Consolidate all metadata for groups and arrays within the given store into a single resource and put it under the given key.

This produces a single object in the backend store, containing all the metadata read from all the zarr-related keys that can be found. After metadata have been consolidated, use open_consolidated() to open the root group in optimised, read-only mode, using the consolidated metadata to reduce the number of read operations on the backend store.

Note, that if the metadata in the store is changed after this consolidation, then the metadata read by open_consolidated() would be incorrect unless this function is called again.

Note

This is an experimental feature.

Parameters
storeMutableMapping or string

Store or path to directory in file system or name of zip file.

metadata_keystr

Key to put the consolidated metadata under.

Returns
gzarr.hierarchy.Group

Group instance, opened with the new consolidated metadata.

zarr.convenience.open_consolidated(store: Optional[Union[zarr._storage.store.BaseStore, collections.abc.MutableMapping, str]], metadata_key='.zmetadata', mode='r+', **kwargs)[source]

Open group using metadata previously consolidated into a single key.

This is an optimised method for opening a Zarr group, where instead of traversing the group/array hierarchy by accessing the metadata keys at each level, a single key contains all of the metadata for everything. For remote data sources where the overhead of accessing a key is large compared to the time to read data.

The group accessed must have already had its metadata consolidated into a single key using the function consolidate_metadata().

This optimised method only works in modes which do not change the metadata, although the data may still be written/updated.

Parameters
storeMutableMapping or string

Store or path to directory in file system or name of zip file.

metadata_keystr

Key to read the consolidated metadata from.

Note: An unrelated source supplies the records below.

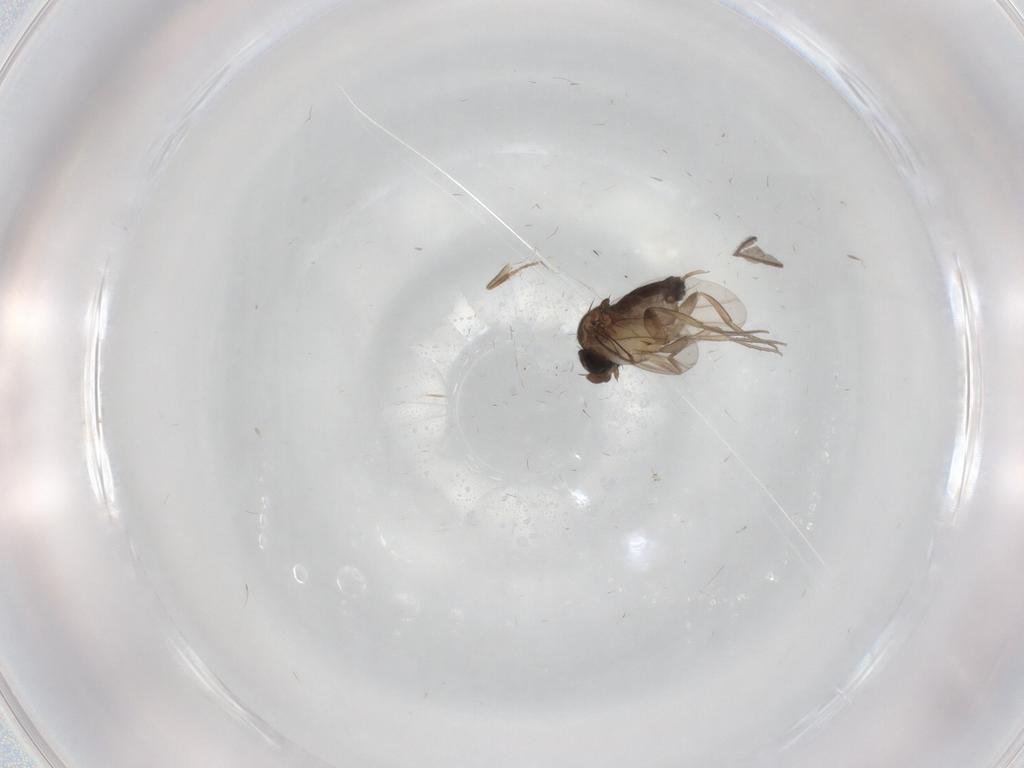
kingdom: Animalia
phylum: Arthropoda
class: Insecta
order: Diptera
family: Phoridae
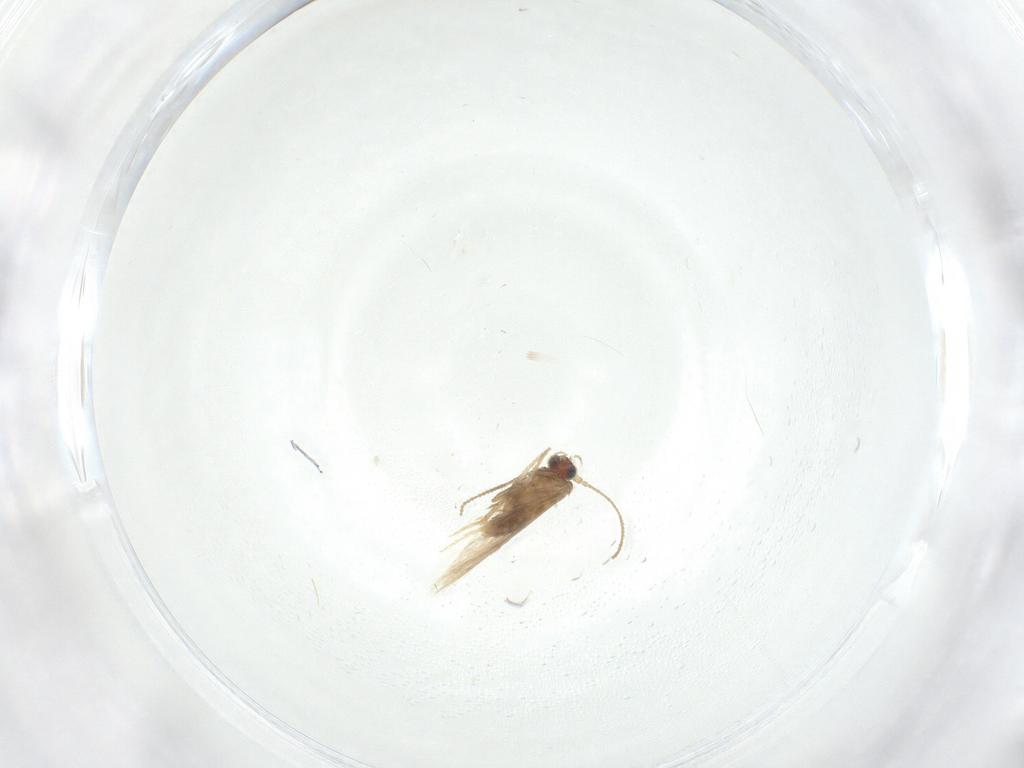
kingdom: Animalia
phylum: Arthropoda
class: Insecta
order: Lepidoptera
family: Nepticulidae
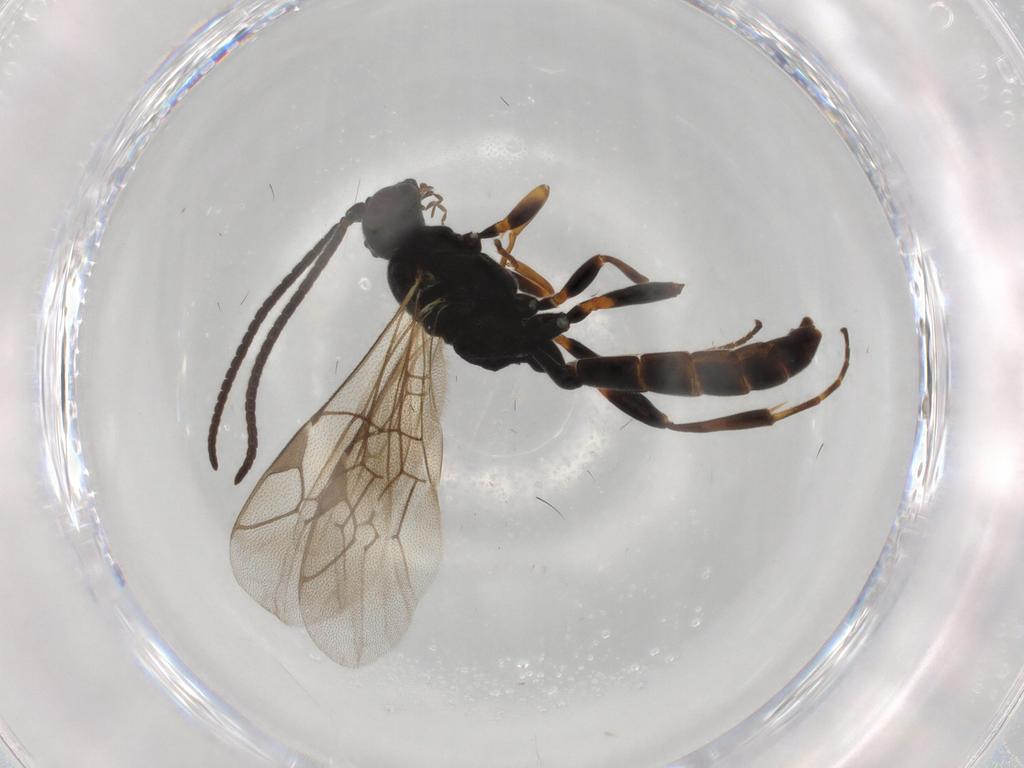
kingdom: Animalia
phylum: Arthropoda
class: Insecta
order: Hymenoptera
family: Ichneumonidae
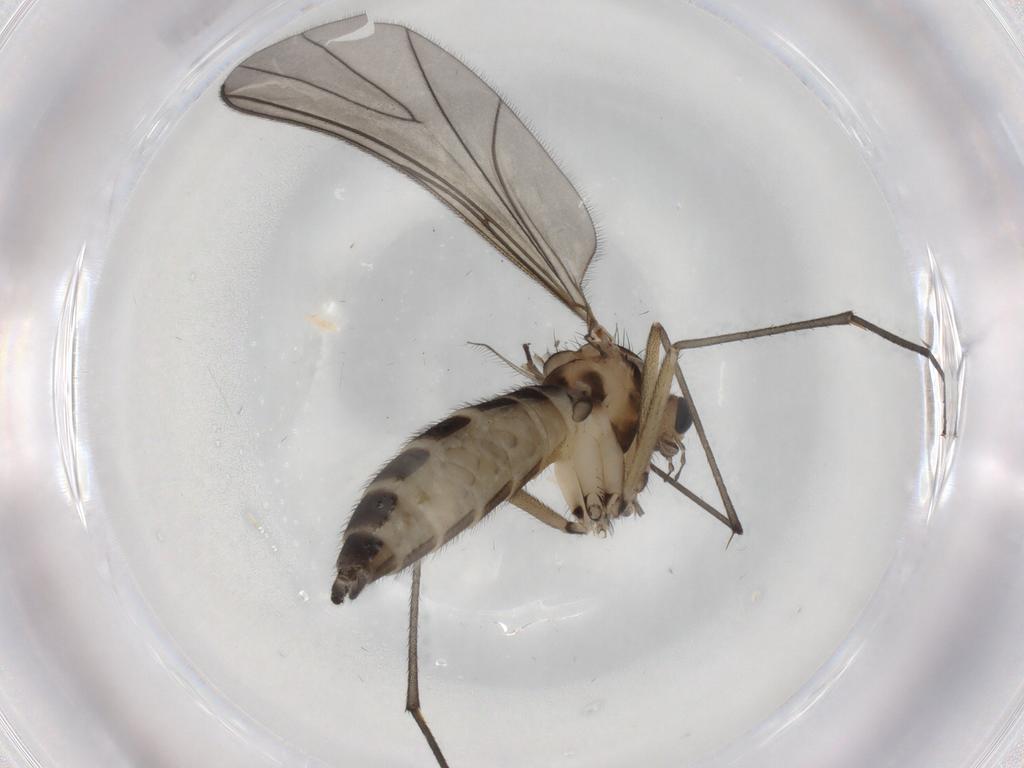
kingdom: Animalia
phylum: Arthropoda
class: Insecta
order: Diptera
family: Sciaridae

The default (.zmetadata) corresponds to the default used by consolidate_metadata().

mode{‘r’, ‘r+’}, optional

Persistence mode: ‘r’ means read only (must exist); ‘r+’ means read/write (must exist) although only writes to data are allowed, changes to metadata including creation of new arrays or group are not allowed.

**kwargs

Additional parameters are passed through to zarr.creation.open_array() or zarr.hierarchy.open_group().

Returns
gzarr.hierarchy.Group

Group instance, opened with the consolidated metadata.